- _Problem to work on_
Output as a JSON list of strings the lines of the listing below, starting with the line containing "Write a lens line for" and going on through the line containing "449.0], [0, 0, 1]] dist [-0.006135, 0.003655]", one string per line with blank lines left out.

- _Records for the task_
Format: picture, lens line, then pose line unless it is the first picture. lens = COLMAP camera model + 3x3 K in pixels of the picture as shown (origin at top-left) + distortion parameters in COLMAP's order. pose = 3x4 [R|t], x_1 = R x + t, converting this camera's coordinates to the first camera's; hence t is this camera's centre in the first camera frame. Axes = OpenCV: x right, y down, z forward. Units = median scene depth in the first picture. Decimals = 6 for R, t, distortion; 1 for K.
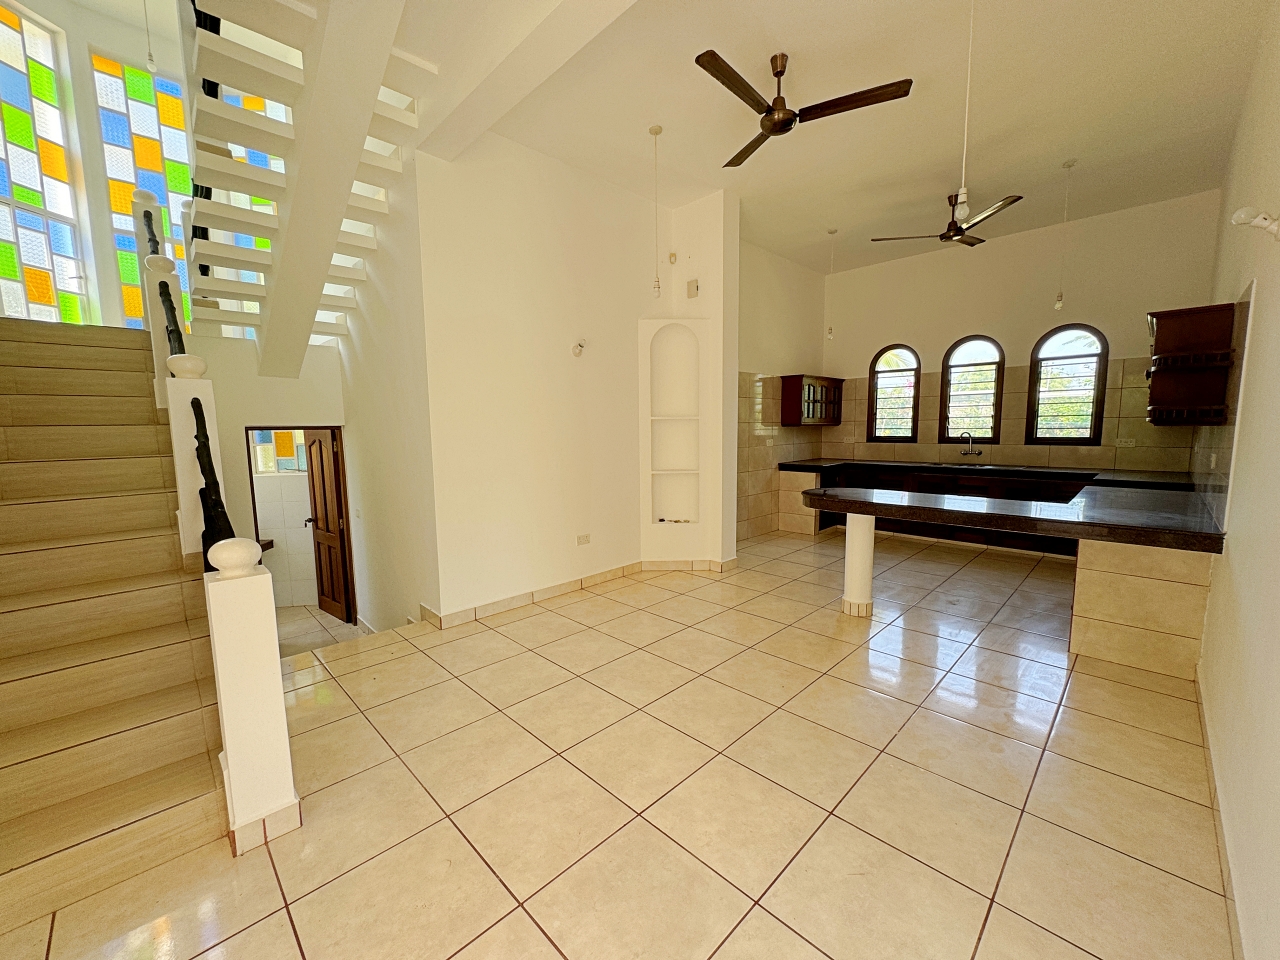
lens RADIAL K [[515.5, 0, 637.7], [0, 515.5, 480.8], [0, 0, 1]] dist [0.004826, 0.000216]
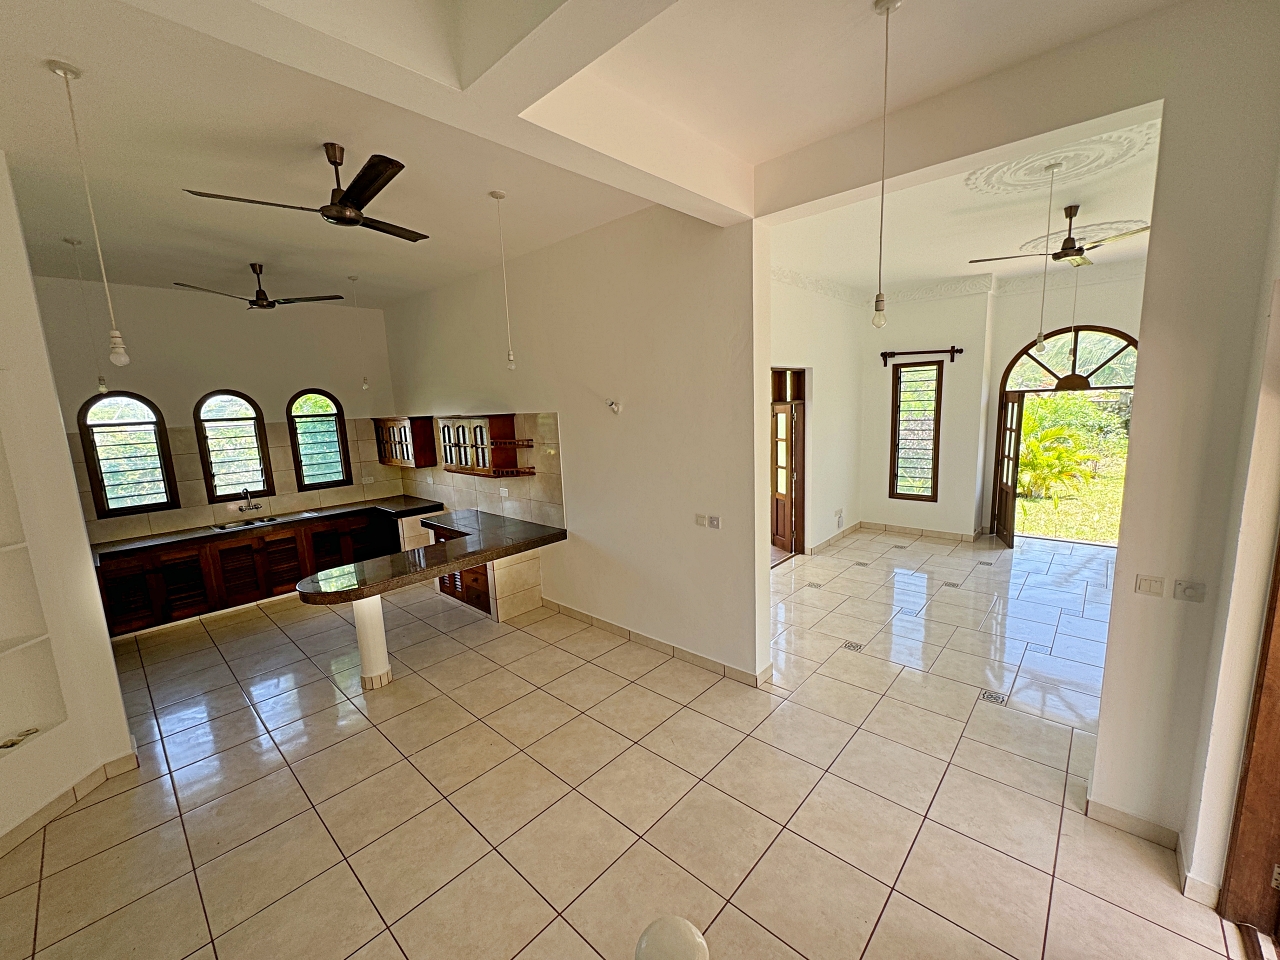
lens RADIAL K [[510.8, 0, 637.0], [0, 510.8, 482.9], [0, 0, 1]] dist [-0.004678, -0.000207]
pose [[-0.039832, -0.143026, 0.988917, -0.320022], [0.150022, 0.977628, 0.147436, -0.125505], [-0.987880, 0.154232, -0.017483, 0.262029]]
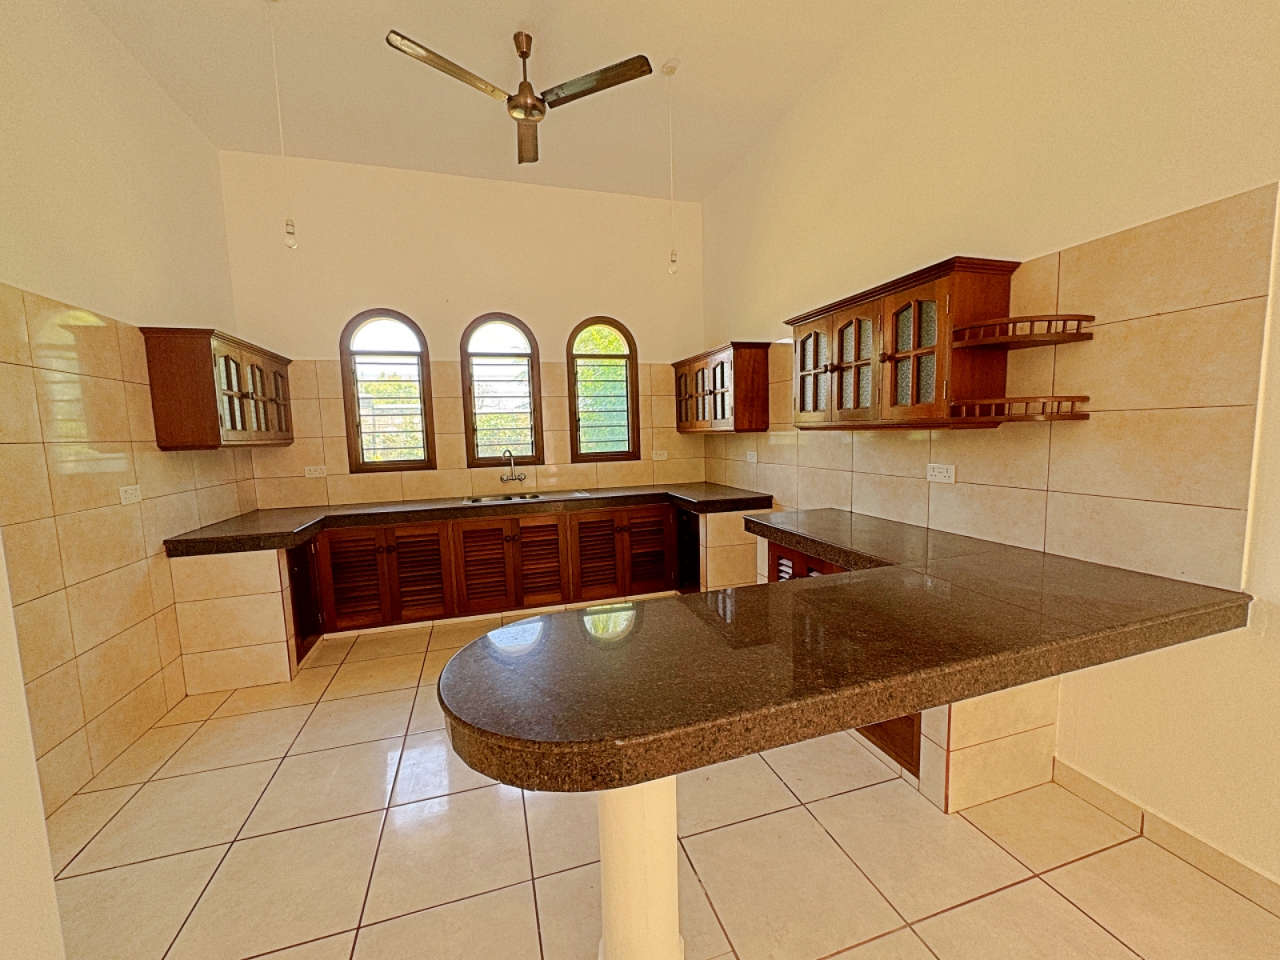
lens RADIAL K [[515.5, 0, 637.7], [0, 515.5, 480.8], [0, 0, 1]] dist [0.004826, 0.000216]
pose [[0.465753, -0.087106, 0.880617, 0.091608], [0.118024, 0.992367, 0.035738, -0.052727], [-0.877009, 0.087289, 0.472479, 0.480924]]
--
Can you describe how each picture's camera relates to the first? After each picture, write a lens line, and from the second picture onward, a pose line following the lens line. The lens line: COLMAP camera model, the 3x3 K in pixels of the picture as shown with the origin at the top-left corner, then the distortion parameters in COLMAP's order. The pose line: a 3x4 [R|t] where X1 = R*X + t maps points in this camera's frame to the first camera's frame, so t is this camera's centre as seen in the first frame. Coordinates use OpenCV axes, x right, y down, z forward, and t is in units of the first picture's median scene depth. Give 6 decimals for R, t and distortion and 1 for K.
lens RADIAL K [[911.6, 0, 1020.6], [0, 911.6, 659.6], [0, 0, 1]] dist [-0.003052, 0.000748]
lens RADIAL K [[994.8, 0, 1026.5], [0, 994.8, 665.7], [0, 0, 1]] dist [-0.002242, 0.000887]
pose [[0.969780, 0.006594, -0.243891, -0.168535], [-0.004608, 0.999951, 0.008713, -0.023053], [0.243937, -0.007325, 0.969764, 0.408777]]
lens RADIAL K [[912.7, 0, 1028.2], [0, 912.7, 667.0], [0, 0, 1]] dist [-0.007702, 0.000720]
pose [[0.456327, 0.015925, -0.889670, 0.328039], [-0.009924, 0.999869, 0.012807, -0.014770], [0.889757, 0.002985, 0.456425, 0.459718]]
* * *
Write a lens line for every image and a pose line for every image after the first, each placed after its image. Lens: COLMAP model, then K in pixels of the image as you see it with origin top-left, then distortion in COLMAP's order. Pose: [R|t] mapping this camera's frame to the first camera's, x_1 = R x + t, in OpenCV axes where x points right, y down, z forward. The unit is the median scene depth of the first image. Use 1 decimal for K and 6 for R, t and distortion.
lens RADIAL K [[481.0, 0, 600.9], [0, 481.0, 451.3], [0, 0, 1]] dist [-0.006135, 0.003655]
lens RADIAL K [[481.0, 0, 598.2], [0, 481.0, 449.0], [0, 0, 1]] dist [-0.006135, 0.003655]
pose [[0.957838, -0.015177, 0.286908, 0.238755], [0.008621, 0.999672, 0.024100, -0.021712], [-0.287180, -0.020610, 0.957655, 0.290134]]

- _Task result_
[
  "Write a lens line for every image and a pose line for every image after the first, each placed after its image. Lens: COLMAP model, then K in pixels of the image as you see it with origin top-left, then distortion in COLMAP's order. Pose: [R|t] mapping this camera's frame to the first camera's, x_1 = R x + t, in OpenCV axes where x points right, y down, z forward. The unit is the median scene depth of the first image. Use 1 decimal for K and 6 for R, t and distortion.",
  "lens RADIAL K [[481.0, 0, 600.9], [0, 481.0, 451.3], [0, 0, 1]] dist [-0.006135, 0.003655]",
  "lens RADIAL K [[481.0, 0, 598.2], [0, 481.0, 449.0], [0, 0, 1]] dist [-0.006135, 0.003655]"
]